Robins_Papers_Series_Seven_Description
Size: 29 feet, 6 inches (includes 1 oversize box)
Form: Manuscripts (MS), typescripts (TS) and notes; some correspondence and printed material.

Arranged alphabetical by title. Correspondence relating to a particular work is kept with the manuscript or typescript in the last folder of the grouping. Shorter works are filed under the heading "Additional Titles" which follows the main alphabetical sequence. (For a complete list of titles of works in this series see the abbreviated title list for Series Seven.) Notes and source materials are in the last boxes of the series.

By examining the collection of literary productions in this series, including some that remain unpublished, one can trace the stages of Robins's work on her books, articles, plays and short stories. Correspondence from friends, most commonly Florence Bell and William Archer, shows that Robins solicited criticism for the drafts of her writing. Her works expand our knowledge of subjects such as the American and English theater, the Alaskan Gold Rush and women's suffrage, as well as other political issues. Her use of family members as the basis of several fictional pieces provides insight into her American background.

Among Robins's theater-related writings are "On Tour," which tells of travelling with Edwin Booth's American acting company; Theatre and Friendship, a collection of letters between Robins and Henry James; and Both Sides of the Curtain, an account of Robins's early experiences with the English theater. Two unpublished works, "Whither and How" and "Heights and Depths" continue where Both Sides left off. There are also several articles and speeches about Henrik Ibsen and a typescript for "Ibsen and the Actress." "The Coming Woman" and "Katherine Fleets," both unfinished, are fictionalized accounts of Robins's experiences and observations on the theatrical world.

Two novels, a play and several short stories grew out of Robins's 1900 journey to the Alaska gold fields. She wrote the novels The Magnetic North and Come and Find Me after returning to England from Alaska. Her short stories with Alaskan themes include: "The Alaska Boundary," "The Caribou Stand," "Monica's Village," and Pleasure Mining." There is an Alaskan play, "The Bowarra," written with Florence Bell's assistance, and a collection of short stories, "The Go to Sleep Stories," using Alaskan characters.

Also reflected in Robins's writings is her interest in women's suffrage.
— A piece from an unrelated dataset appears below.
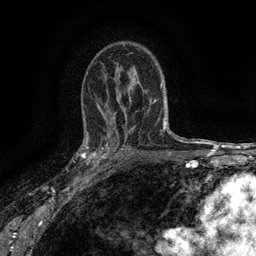
Breast MRI (dynamic contrast-enhanced), one axial slice; position 91 of 134 along the scan axis; cropped to one breast; dynamic contrast-enhanced series, time point 2 of 6 at this slice position (early post-contrast); 3 T; TE 2.7 ms, TR 5.5 ms; 256 × 256 image matrix, field of view 160 × 160 mm. Female patient.
Outlined on this slice (semi-automatic segmentation, software-assisted and operator-edited):
- enhancing-tissue mask used for the functional tumour volume (all voxels passing the contrast-enhancement thresholds inside the analysis volume; usually the tumour): bounding box [x1, y1, x2, y2] px = [82, 132, 115, 176]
There is the play Votes for Women! and the novel it became, The Convert. The articles "Christabel" and "Christabel Pankhurst and White Slavery" comment upon the well-known leader of the English suffrage movement. Way Stations, published in 1913, is a collection of articles and speeches Robins wrote in favor of women's suffrage.

Another collection of political writings, Ancilla's Share, (published in 1924) addresses questions of equality for women and blacks and issues relating to war and peace. "The Short Cut," never published, is an earlier work which covers some of the same themes.

It is clear that Robins used family members as models for the characters in several of her writings. The Open Question, published in 1898, has characters resembling her father, Charles E. Robins, and her grandmother, Jane H. Robins. "Him and Her," a story about a man who faces his wife in divorce court after she has left him for another man, resembles the story of Charles E. Robins and his first wife, Sarah Sullivan. "Theodora, or The Pilgrimage," "The Pleiades," and "Rocky Mountain Journal," all contain characters based on family members (including Elizabeth Robins).

There are manuscripts and/or typescripts for most of Robins's published books, including Where are You Going To?, or My Little Sister, about the white slave traffic, and Below the Salt, a collection of short stories featuring servants for which Robins used letters from one of her housekeepers as a source. (See C. Kohler's letters in Series Two: General Correspondence. Robins referred to these letters as ''Vroni-isms" after the title character in one of the short stories. For a complete list of Robins's published books, see Appendix I.)

Noticeably missing from this series are the manuscripts and typescripts for Alan's Wife (1893), written in collaboration with Florence Bell; George Mandeville's Husband (1894); and The New Moon (1895). Also missing is Prudence and Peter (1928), a cookbook for children which Robins wrote with Octavia Wilberforce. Raymond and I, Robins's memoir of her relationship with her brother, is incomplete and there is no typescript.

The materials in Subseries C: Literary Sources are notes which Robins presumably used or intended to use for her writings. They are housed in folders corresponding to Robins's organization. Of special interest are the suffrage notes which include transcripts of open air suffrage meetings held in 1906.

Many of the manuscripts in this series are held together by small straight pins. Overlapping pieces of paper sometimes make it difficult to read all of Robins's passages. Researchers wishing to read words obstructed by pinned notes must contact the curator for assistance.